Dia menambahkan, paparan yang disampaikan perusahaan diharapkan dapat memberikan gambaran yang utuh dan berimbang mengenai kondisi perusahaan, termasuk capaian kinerja, arah pengembangan usaha, serta tantangan dan strategi yang dihadapi.
Menurut Saidu, keberadaan forum seperti Public Expose Live menjadi semakin relevan di tengah pertumbuhan jumlah investor dan cepatnya penyebaran informasi melalui kanal digital. Investor dapat memanfaatkan penjelasan manajemen sebagai salah satu sumber informasi untuk memahami perkembangan perusahaan secara lebih komprehensif.
Meski demikian, BEI tetap mengingatkan investor agar tidak hanya mengandalkan satu sumber informasi. Penjelasan yang diperoleh melalui public expose perlu digunakan bersama dengan keterbukaan informasi resmi lainnya sebagai bahan analisis sebelum menentukan keputusan investasi.
"Dengan pemahaman yang lebih baik, investor diharapkan dapat mengambil keputusan sesuai dengan tujuan investasi dan profil risikonya," kata Saidu.
BEI juga mengajak anggota bursa, asosiasi, dan media untuk turut memperluas jangkauan informasi serta edukasi pasar modal. Dukungan berbagai pihak dinilai penting agar semakin banyak masyarakat dapat memahami perkembangan perusahaan tercatat secara tepat.

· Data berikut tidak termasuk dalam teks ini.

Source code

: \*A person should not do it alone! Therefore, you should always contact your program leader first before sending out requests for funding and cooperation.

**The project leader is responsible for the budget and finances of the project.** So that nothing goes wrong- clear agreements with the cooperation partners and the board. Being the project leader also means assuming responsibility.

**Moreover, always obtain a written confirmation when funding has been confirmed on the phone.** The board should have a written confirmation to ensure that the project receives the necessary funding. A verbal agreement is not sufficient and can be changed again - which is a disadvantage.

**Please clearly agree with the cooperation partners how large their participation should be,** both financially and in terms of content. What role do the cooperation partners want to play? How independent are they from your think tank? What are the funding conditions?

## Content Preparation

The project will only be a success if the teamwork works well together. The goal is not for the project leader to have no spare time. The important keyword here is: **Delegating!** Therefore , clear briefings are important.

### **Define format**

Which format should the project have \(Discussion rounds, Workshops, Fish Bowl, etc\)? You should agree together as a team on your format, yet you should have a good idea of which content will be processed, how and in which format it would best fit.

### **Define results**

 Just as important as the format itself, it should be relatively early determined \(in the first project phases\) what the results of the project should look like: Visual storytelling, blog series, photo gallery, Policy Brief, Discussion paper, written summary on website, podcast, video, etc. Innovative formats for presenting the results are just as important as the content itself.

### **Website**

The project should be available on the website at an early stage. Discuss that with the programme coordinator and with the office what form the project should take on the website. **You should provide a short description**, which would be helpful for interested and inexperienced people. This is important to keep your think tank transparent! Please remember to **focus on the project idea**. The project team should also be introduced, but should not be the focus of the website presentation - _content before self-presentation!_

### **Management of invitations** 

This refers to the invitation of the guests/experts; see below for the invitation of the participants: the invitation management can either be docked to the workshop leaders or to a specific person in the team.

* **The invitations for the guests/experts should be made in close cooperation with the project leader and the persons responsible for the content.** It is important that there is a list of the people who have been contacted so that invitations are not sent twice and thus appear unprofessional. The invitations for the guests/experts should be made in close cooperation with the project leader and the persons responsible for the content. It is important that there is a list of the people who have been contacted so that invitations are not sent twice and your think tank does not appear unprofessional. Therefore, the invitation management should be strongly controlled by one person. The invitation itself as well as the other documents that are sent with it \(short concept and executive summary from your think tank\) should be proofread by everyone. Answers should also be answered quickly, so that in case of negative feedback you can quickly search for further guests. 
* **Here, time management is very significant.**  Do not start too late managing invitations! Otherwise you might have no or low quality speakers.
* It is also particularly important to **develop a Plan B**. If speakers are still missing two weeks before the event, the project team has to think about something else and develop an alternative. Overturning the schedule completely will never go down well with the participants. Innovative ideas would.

Saidu menyampaikan, keterbukaan informasi yang dilakukan secara konsisten juga merupakan bagian penting dalam membangun kepercayaan investor dalam jangka panjang.
Dalam momentum ulang tahun ke-49 pasar modal Indonesia, penyelenggaraan Public Expose Live 2026 menjadi salah satu wujud upaya bersama untuk memperkuat hubungan antara perusahaan tercatat dan investor melalui keterbukaan informasi.